■ **WORK REQUIRED**
Convert every line of text in the entries below into a JSON list of strings, one string per line, skipping blank lines and leaving out the pictures.

■ **EXCERPTED RECORDS**

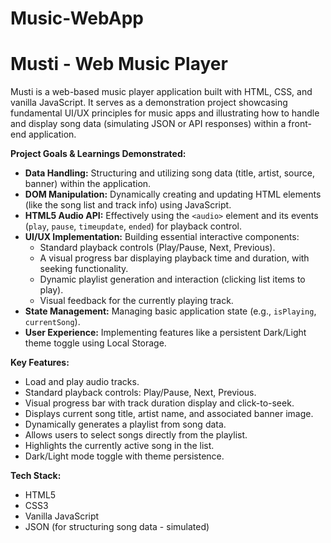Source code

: # Music-WebApp
# Musti - Web Music Player

Musti is a web-based music player application built with HTML, CSS, and vanilla JavaScript. It serves as a demonstration project showcasing fundamental UI/UX principles for music apps and illustrating how to handle and display song data (simulating JSON or API responses) within a front-end application.

**Project Goals & Learnings Demonstrated:**

* **Data Handling:** Structuring and utilizing song data (title, artist, source, banner) within the application.
* **DOM Manipulation:** Dynamically creating and updating HTML elements (like the song list and track info) using JavaScript.
* **HTML5 Audio API:** Effectively using the `<audio>` element and its events (`play`, `pause`, `timeupdate`, `ended`) for playback control.
* **UI/UX Implementation:** Building essential interactive components:
    * Standard playback controls (Play/Pause, Next, Previous).
    * A visual progress bar displaying playback time and duration, with seeking functionality.
    * Dynamic playlist generation and interaction (clicking list items to play).
    * Visual feedback for the currently playing track.
* **State Management:** Managing basic application state (e.g., `isPlaying`, `currentSong`).
* **User Experience:** Implementing features like a persistent Dark/Light theme toggle using Local Storage.

**Key Features:**

* Load and play audio tracks.
* Standard playback controls: Play/Pause, Next, Previous.
* Visual progress bar with track duration display and click-to-seek.
* Displays current song title, artist name, and associated banner image.
* Dynamically generates a playlist from song data.
* Allows users to select songs directly from the playlist.
* Highlights the currently active song in the list.
* Dark/Light mode toggle with theme persistence.

**Tech Stack:**

* HTML5
* CSS3
* Vanilla JavaScript
* JSON (for structuring song data - simulated)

■ **EXERCISE OUTPUT**
[
  "Source code",
  ": # Music-WebApp",
  "# Musti - Web Music Player",
  "Musti is a web-based music player application built with HTML, CSS, and vanilla JavaScript. It serves as a demonstration project showcasing fundamental UI/UX principles for music apps and illustrating how to handle and display song data (simulating JSON or API responses) within a front-end application.",
  "**Project Goals & Learnings Demonstrated:**",
  "* **Data Handling:** Structuring and utilizing song data (title, artist, source, banner) within the application.",
  "* **DOM Manipulation:** Dynamically creating and updating HTML elements (like the song list and track info) using JavaScript.",
  "* **HTML5 Audio API:** Effectively using the `<audio>` element and its events (`play`, `pause`, `timeupdate`, `ended`) for playback control.",
  "* **UI/UX Implementation:** Building essential interactive components:",
  "    * Standard playback controls (Play/Pause, Next, Previous).",
  "    * A visual progress bar displaying playback time and duration, with seeking functionality.",
  "    * Dynamic playlist generation and interaction (clicking list items to play).",
  "    * Visual feedback for the currently playing track.",
  "* **State Management:** Managing basic application state (e.g., `isPlaying`, `currentSong`).",
  "* **User Experience:** Implementing features like a persistent Dark/Light theme toggle using Local Storage.",
  "**Key Features:**",
  "* Load and play audio tracks.",
  "* Standard playback controls: Play/Pause, Next, Previous.",
  "* Visual progress bar with track duration display and click-to-seek.",
  "* Displays current song title, artist name, and associated banner image.",
  "* Dynamically generates a playlist from song data.",
  "* Allows users to select songs directly from the playlist.",
  "* Highlights the currently active song in the list.",
  "* Dark/Light mode toggle with theme persistence.",
  "**Tech Stack:**",
  "* HTML5",
  "* CSS3",
  "* Vanilla JavaScript",
  "* JSON (for structuring song data - simulated)"
]